No there is no quantum gravity in this experiment, the gravitational field of the Earth is a purely classical, external field. So the results could be computed with the same mathematics as of Schrödinger theory for the hydrogen atom, all one needs is to replace the Coulomb potential of the proton by the Newtonian gravitational potential of the Earth (and, of course, something else to describe the other, non-gravitational parts of the experimental device).

Dear Ilja,

yes, there is no direct detection of gravitons, but this experiment has principal meaning for quantum physics and unification of fundamental physical interactions, because it is the first demonstration that gravitation acts as other fields (not as geometry). In the paper Nesvizhevsky et al., Nature, Volume 415, Issue 6869, pp. 297-299 (2002), Quantum states of neutrons in the Earth's gravitational field ( http://adsabs.harvard.edu/abs/2002Natur.415..297N ) they presented results of an experiment for free fall of ultra-cold neutrons, where quantum states of falling neutrons were measured, exactly as quantum states of an electron in the Coulomb field. So they demonstrate that the nature of gravity force is the same as in other fundamental forces, i.e. exchange of virtual particles, including virtual gravitons.

What is more, in the paper Nesvizhevsky & Protasov, “Constrains on non-Newtonian gravity from the experiment on neutron quantum states in the Earth's gravitational field”, Class.Quant.Grav. 21 (2004) 4557-4566 ( http://arxiv.org/abs/hep-ph/0401179 ) they put very strong restriction on the prediction of modern multidimensional theories about deflection of the gravity force from the Newtonian law at small scales – they found pure Newtonian behavior up to sizes about 10^(-9) m.

So this is the first experiments having the quantum meaning of the weak gravitational interaction.

Without doubt, it is the closest thing to a quantum gravity experiment we have. And I like it if it allows to reject some of the superstringy nonsense.

The question if it demonstrates "that the nature of gravity force is the same as in other fundamental forces" interests me. I would like it (I prefer theories which do not make such differences and don't like the spacetime interpretation), but I doubt if such an experiment allows to solve such interpretational questions.

Of course this one experiment cannot proof the validity of the field gravity approach.

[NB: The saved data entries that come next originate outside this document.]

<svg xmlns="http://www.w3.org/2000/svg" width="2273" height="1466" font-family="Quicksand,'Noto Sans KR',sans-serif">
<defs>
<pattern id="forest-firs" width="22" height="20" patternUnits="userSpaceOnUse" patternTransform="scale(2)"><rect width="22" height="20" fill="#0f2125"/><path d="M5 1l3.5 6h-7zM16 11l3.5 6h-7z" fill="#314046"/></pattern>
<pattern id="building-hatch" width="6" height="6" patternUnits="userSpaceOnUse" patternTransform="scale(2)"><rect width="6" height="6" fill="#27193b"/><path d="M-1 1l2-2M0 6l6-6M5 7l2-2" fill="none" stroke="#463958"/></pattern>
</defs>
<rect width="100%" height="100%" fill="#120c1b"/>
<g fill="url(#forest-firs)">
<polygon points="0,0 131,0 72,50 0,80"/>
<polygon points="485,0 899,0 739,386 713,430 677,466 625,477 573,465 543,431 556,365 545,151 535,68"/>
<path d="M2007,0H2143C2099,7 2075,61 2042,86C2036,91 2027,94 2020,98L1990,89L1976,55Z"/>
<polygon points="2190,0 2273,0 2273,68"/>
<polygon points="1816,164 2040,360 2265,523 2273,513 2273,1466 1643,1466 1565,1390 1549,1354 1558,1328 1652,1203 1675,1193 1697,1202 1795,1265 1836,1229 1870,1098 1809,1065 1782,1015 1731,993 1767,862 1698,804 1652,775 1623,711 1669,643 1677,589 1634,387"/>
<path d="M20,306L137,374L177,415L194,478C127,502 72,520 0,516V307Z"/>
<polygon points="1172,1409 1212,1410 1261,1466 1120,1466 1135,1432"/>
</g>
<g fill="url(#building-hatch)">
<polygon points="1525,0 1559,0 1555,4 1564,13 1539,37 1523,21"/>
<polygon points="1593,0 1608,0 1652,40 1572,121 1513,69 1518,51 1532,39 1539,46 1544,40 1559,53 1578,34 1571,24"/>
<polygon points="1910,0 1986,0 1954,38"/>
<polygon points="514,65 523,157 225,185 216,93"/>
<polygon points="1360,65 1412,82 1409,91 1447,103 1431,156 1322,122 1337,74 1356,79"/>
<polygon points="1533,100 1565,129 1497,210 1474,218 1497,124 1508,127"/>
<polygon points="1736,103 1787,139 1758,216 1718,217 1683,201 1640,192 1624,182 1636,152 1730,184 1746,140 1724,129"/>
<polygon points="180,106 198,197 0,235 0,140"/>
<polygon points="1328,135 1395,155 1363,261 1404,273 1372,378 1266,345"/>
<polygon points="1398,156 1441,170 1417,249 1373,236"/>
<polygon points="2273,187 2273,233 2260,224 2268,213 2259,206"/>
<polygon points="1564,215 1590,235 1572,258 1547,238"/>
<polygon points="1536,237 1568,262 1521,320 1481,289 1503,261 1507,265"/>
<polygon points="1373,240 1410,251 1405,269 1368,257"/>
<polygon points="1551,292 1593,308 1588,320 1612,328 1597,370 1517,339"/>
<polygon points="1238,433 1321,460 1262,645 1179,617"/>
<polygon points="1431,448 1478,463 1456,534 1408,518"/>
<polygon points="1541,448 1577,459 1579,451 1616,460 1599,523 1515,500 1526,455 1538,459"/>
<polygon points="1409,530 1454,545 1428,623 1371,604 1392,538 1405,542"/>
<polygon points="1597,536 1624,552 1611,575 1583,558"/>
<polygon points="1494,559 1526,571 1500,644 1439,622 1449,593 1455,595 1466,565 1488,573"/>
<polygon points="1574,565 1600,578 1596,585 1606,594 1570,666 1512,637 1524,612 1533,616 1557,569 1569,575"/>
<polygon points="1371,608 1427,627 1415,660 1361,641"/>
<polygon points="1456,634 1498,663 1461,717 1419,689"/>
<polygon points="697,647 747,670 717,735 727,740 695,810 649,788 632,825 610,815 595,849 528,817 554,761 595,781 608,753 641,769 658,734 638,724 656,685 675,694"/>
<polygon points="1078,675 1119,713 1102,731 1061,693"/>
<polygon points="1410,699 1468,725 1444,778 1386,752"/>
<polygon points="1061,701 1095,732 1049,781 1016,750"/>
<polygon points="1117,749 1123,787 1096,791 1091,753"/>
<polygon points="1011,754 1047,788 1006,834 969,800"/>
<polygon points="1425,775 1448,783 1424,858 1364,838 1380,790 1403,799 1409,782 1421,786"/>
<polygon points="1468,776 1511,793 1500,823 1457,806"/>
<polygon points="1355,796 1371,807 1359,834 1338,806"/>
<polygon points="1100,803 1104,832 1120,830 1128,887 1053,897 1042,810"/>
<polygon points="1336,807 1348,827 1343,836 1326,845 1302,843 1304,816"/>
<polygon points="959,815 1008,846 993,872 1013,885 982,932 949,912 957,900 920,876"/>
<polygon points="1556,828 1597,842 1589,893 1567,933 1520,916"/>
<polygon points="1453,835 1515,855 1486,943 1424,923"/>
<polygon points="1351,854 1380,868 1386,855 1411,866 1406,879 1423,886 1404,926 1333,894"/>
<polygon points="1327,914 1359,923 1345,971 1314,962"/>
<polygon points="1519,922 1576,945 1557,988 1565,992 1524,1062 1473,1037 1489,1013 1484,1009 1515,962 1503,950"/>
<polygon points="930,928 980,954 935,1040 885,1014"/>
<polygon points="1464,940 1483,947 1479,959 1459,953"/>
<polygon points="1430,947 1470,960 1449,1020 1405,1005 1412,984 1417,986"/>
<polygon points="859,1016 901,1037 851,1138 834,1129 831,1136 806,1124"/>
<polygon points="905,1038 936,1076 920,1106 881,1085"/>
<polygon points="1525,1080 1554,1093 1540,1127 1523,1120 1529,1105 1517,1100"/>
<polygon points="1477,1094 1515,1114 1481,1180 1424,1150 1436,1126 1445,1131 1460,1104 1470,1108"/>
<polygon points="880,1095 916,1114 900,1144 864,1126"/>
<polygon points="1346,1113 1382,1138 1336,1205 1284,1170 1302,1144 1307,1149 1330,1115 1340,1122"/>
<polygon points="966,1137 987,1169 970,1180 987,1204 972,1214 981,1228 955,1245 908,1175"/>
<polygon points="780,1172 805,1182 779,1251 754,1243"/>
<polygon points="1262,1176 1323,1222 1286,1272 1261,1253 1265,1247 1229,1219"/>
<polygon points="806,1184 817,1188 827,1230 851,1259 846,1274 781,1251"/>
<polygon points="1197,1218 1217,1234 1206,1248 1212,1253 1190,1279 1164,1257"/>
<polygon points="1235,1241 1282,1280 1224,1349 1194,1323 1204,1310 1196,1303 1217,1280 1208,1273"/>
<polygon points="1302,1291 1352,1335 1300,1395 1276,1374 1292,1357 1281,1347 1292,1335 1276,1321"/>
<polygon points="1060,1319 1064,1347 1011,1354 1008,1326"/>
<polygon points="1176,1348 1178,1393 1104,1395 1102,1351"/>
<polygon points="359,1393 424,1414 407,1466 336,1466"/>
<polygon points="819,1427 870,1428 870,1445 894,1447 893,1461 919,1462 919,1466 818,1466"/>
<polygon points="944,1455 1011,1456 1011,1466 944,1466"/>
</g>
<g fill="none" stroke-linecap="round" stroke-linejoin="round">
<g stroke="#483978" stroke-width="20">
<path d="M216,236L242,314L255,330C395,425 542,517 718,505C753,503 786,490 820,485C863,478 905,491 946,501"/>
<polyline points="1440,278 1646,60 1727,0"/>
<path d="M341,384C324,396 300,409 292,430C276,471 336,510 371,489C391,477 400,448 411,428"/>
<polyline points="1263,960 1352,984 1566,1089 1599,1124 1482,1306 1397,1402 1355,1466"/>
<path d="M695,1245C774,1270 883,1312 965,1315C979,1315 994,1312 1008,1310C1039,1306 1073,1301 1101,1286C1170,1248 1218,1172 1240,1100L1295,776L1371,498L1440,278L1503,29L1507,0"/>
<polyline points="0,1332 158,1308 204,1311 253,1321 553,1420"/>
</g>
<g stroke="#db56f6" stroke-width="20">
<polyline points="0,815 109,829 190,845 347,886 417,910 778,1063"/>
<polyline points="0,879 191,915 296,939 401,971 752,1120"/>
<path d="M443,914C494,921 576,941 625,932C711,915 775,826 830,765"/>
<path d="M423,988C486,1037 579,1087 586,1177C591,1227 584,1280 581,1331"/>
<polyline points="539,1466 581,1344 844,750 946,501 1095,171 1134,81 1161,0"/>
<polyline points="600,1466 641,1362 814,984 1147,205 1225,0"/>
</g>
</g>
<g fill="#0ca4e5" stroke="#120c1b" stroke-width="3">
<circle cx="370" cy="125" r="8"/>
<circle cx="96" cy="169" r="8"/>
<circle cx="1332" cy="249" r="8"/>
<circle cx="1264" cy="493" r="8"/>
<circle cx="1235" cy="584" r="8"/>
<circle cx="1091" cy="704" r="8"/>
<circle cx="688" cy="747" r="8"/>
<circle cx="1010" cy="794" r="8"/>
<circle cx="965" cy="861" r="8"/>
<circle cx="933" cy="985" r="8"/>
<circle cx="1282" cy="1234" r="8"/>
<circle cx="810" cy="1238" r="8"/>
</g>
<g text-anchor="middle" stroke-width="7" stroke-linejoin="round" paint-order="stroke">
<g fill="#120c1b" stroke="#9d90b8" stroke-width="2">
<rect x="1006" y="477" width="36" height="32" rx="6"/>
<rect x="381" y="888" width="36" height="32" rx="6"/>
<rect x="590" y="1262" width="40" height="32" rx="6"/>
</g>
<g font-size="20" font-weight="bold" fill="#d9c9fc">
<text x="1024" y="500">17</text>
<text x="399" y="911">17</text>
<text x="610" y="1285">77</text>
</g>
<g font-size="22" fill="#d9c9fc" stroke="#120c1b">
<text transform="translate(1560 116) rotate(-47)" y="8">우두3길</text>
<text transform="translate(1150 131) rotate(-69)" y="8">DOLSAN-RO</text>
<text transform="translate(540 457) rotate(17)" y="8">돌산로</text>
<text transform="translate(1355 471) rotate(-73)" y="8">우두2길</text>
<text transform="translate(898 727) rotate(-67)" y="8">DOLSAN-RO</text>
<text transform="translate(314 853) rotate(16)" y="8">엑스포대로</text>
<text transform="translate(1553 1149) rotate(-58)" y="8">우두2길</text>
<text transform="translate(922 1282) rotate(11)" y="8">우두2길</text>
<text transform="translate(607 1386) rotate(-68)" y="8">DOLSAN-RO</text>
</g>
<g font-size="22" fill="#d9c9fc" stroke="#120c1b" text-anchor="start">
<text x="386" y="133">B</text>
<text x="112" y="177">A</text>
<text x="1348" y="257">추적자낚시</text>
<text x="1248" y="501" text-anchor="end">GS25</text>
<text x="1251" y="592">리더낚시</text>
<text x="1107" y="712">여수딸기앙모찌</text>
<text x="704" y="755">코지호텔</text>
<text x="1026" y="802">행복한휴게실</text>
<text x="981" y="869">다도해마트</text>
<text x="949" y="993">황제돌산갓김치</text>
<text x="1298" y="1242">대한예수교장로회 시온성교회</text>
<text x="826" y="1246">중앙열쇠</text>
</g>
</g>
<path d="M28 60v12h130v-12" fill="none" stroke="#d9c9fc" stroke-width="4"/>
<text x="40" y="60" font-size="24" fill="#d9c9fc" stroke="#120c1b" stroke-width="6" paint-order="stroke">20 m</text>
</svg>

For distinguish between geometrical and field gravity approaches one needs to perform crucial experiments/observations which first, should be formulated and second, should be realized.

For detailed discussion of such possibilities see

the book http://link.springer.com/book/10.1007/978-94-007-2379-5/page/1

and papers http://arxiv.org/abs/0809.2323 and http://arxiv.org/abs/0809.2328

Before looking at the equations of your papers in detail, just a few questions. I have some understanding of Logunov's RTG with massive graviton. There is, of course, also the earlier version which can be defined as the RTG limit m_g->0. The notion "field-theoretic approach to gravity" can, of course, be applied to this m_g->0 limit of RTG. Is there a difference between your field-theoretic approach and this?

Yes, I know well the works by Logunov et al. group and had many discussions with them at several conferences.

They call their approach as RTG (relativistic gravity theory) and also as a field approach to gravitation, where they introduce Minkowski space for gravity and effective Riemann space for matter. Actually they postulate the “Principle of Geometrization” which is equivalent to the geometrical approach of general relativity plus an additional restrictions on the metric tensor.

Hey also modified Einstein’s equations by addition the rest-mass term in the field equations.

By the way there is another “field gravity approach” by Babak & Grischuk

( http://arxiv.org/abs/gr-qc/0209006 ) where they construct a generalization of general relativity

on the case of massive gravitons with two spins – spin2 and spin0. Obviously if their theory in the limit of zero gravitons masses identical with geometrical GR, then they do not construct a field gravity theory. Actually they also postulate the “geometrization principle”.

These “geometrical-field” theories assumes that the sum of n_ik + h_ik = g_ik where n_ik – is the metric of the Minkowski space (non-tensor in curved space) and h_ik is an additional quantities (non-tensor) so the sum is the tensor of the Riemann space – its metric tensor.

Within the consistent field approach which is based only on Minkowski space the sum of two tensors of Minkowski space is again the tensor of Minkowski space. This difference changes radically the theoretical model of gravitational interaction.